Weinstein Accusers Face Difficult Road to Recovery in Bankruptcy
The deal, however, did not set aside money to compensate Harvey Weinstein's accusers—a key aspect of earlier, and ultimately unsuccessful, negotiations between New York's attorney general and a group of interested buyers.
March 23, 2018 at 05:30 PM
6 minute read
Harvey Weinstein at the Weinstein and Netflix Golden Globes after-party at Beverly Hilton Hotel adjacent on Jan. 8, 2017 in Beverly Hills, California. Photo Credit: Photo: Kathy Hutchins/Shutterstock.com
Victims of Harvey Weinstein's alleged sexual misconduct may be left out in the cold following a deal to sell The Weinstein Co.'s assets in bankruptcy, experts said this week.

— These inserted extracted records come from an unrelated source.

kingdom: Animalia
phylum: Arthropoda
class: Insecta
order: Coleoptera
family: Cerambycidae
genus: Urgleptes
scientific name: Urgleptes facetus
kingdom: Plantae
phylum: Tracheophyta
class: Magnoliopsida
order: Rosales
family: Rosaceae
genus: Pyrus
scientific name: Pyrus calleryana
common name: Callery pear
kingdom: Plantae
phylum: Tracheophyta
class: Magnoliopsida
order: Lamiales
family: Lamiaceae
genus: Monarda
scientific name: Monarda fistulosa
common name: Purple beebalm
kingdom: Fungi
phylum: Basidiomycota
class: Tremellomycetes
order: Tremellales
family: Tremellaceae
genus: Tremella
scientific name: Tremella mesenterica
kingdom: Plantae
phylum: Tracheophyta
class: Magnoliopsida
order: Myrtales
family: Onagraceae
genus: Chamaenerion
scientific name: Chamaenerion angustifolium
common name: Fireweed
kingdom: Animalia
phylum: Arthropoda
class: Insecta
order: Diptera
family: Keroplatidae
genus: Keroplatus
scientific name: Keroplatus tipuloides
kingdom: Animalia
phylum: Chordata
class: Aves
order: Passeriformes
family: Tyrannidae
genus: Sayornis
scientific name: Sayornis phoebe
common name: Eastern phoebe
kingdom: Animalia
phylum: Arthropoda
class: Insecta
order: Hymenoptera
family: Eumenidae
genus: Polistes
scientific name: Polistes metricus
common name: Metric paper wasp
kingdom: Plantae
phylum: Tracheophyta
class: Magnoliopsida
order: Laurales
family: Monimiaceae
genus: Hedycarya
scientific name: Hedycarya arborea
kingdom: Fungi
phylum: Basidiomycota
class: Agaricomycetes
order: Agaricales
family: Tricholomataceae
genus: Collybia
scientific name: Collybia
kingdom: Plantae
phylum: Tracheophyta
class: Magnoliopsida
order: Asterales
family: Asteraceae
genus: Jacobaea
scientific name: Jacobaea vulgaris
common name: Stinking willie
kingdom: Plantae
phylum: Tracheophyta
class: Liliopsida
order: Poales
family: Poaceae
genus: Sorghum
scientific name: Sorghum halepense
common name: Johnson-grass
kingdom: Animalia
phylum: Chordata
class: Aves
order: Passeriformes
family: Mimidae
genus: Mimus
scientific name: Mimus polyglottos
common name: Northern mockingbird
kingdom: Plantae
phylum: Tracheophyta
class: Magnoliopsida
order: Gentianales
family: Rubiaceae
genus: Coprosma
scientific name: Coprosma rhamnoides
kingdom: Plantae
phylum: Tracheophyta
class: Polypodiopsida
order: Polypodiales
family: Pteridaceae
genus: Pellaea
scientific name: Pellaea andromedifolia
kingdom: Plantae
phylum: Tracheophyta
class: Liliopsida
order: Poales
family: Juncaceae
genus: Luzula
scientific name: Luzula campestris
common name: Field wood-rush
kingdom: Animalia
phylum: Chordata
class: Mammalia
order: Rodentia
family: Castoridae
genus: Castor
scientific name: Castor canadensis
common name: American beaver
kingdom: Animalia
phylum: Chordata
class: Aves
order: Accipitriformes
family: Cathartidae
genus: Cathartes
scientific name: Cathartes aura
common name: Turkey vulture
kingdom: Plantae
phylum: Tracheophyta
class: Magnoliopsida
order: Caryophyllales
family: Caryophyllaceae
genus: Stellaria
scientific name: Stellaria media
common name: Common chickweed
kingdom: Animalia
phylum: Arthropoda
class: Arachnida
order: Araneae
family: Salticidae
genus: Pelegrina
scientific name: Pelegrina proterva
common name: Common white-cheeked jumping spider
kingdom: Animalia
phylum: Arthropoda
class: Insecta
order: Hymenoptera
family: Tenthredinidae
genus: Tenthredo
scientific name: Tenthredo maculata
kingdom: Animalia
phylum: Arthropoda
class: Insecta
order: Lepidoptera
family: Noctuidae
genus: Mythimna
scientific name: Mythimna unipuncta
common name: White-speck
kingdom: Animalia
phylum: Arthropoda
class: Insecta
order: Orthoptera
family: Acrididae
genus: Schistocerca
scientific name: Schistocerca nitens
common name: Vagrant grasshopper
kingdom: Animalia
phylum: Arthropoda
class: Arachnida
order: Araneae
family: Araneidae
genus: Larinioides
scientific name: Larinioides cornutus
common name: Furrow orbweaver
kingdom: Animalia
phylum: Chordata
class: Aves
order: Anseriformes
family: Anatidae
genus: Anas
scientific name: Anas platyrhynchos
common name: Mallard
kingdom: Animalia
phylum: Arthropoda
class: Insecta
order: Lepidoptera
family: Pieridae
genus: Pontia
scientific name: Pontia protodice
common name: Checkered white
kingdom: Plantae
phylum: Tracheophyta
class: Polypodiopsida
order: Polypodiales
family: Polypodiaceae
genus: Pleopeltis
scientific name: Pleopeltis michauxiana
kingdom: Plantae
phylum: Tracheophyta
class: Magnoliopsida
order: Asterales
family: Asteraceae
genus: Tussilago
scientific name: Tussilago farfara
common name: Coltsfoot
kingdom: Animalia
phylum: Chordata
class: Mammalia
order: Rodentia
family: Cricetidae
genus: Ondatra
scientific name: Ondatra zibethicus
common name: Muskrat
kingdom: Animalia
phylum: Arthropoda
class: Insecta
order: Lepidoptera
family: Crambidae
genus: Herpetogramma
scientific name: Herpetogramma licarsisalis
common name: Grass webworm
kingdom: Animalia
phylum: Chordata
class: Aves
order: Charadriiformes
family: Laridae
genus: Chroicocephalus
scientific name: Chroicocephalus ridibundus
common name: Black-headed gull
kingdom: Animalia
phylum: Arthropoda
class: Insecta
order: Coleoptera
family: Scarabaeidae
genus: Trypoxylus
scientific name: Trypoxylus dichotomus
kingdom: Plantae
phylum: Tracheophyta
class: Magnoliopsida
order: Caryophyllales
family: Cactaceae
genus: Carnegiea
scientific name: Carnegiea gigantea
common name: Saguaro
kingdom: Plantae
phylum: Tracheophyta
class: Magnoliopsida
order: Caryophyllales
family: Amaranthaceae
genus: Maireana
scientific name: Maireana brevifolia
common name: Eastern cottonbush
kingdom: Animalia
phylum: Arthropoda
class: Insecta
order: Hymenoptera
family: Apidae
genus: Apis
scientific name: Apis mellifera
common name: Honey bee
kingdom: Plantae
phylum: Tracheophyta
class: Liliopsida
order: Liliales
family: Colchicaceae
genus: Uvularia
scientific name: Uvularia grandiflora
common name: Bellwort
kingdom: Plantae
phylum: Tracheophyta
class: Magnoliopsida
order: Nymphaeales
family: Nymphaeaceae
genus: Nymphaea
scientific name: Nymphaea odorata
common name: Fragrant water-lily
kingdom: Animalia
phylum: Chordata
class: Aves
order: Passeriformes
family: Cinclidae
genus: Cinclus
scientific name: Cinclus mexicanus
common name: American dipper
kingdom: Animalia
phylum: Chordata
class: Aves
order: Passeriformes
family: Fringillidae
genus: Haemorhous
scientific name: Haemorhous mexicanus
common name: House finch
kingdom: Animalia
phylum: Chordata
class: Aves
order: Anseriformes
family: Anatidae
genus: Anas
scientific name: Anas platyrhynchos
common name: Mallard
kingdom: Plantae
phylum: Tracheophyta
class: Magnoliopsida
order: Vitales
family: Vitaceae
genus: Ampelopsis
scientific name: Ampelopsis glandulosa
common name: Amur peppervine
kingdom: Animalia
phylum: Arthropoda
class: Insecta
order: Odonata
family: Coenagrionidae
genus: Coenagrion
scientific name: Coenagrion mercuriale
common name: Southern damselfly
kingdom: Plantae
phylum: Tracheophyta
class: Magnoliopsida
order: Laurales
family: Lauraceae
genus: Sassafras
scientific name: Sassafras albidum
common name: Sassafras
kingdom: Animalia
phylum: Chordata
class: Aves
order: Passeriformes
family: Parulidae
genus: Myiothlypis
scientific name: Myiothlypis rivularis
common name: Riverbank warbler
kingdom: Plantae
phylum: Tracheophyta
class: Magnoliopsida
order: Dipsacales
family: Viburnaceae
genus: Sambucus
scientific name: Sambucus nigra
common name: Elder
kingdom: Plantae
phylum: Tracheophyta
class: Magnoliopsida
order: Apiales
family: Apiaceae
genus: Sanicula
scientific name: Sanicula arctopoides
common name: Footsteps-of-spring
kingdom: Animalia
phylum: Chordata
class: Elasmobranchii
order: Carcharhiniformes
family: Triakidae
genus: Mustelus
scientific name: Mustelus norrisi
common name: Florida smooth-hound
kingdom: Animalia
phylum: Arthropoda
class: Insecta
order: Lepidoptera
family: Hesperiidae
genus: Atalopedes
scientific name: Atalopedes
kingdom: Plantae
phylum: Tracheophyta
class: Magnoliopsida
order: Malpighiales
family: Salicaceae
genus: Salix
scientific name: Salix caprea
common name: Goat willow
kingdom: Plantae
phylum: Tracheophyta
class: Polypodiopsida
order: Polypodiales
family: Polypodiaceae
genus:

The embattled film and television studio on Monday filed for Chapter 11 protection in Delaware with an agreement in place to sell its assets to investment firm Lantern Capital Partners for $310 million, subject to better offers submitted during the fast-tracked proceedings.
The deal, however, did not set aside money to compensate Harvey Weinstein's accusers—a key aspect of earlier, and ultimately unsuccessful, negotiations between New York's attorney general and a group of interested buyers. Instead, the victims are expected to form a committee of unsecured creditors to pursue their interests in bankruptcy.